This is a test project created at Zetetic to demonstrate a problem we've found using iOS 5 that is either a bug, or unintended use of the frameworks. We've two shipping apps, Codebook and Strip, that protect an "app view controller" with a "login view controller", which is presented modally at start-up and on resign active. After the app resumes active and the user logs in again, the login view is dismissed modally, revealing the app view behind it. We've been doing this since iOS 3 and have only had to make minor adjustments along the way, works pretty well. Looks better when not animated, but that's a bit beside the point. We've been doing this since iOS 3 and have only had to make minor adjustments along the way.

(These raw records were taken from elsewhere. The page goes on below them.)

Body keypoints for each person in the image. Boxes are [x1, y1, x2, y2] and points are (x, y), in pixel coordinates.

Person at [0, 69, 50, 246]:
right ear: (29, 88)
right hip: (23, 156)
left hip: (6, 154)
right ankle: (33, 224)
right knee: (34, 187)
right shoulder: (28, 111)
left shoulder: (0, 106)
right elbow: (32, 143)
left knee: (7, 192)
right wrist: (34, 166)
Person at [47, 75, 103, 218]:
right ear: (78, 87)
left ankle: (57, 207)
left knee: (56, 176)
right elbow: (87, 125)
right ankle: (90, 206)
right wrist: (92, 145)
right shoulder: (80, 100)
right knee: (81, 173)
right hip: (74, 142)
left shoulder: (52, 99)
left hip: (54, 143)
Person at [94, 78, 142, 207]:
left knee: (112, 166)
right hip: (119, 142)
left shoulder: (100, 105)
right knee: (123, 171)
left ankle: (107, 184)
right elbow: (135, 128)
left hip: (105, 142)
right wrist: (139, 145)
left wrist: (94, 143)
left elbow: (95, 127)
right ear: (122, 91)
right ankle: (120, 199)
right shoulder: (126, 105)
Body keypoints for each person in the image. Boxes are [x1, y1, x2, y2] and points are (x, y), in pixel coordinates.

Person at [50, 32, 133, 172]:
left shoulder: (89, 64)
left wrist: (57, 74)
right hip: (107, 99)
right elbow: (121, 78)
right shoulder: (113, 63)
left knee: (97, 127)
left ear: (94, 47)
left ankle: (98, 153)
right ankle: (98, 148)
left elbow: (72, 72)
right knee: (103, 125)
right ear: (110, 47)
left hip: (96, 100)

This works in iOS 5 unless the app receives a memory warning while it is backgrounded. When the app resumes all looks well, but after the user logs in and we dismiss the login view controller, we find that sometimes the view revealed behind it is not being drawn on screen at all.
The master branch on this project already has our work-around integrated, so you'll need to check out the project at the commit right before we implemented our work-around to see the problem in action:
$ git clone git://github.com/billymeltdown/viewWillNotAppear.git
$ cd ./viewWillNotAppear
$ git checkout d856f227dc7d17bbb6d80822177918835f8050ba
It seems to be that a race-condition is induced because we use presentModalViewController (or newer presentViewController) on resign active (same problem with dismissViewController, tried that, too), and is triggered by the memory warning when it is resuming active. This would explain why it happens sometimes and not others. Perhaps the original presentation animation isn't finished by the time the dismiss is being kicked-off?
This is the work-around commit that first fixed the problem for us.
We're simply hiding the app view controller and not presenting the login view controller until become active. It's a good solution, but it doesn't quite feel clean.
The master branch remains the work-around demonstration. To see the fix in action, check out the master branch and repeat the steps above.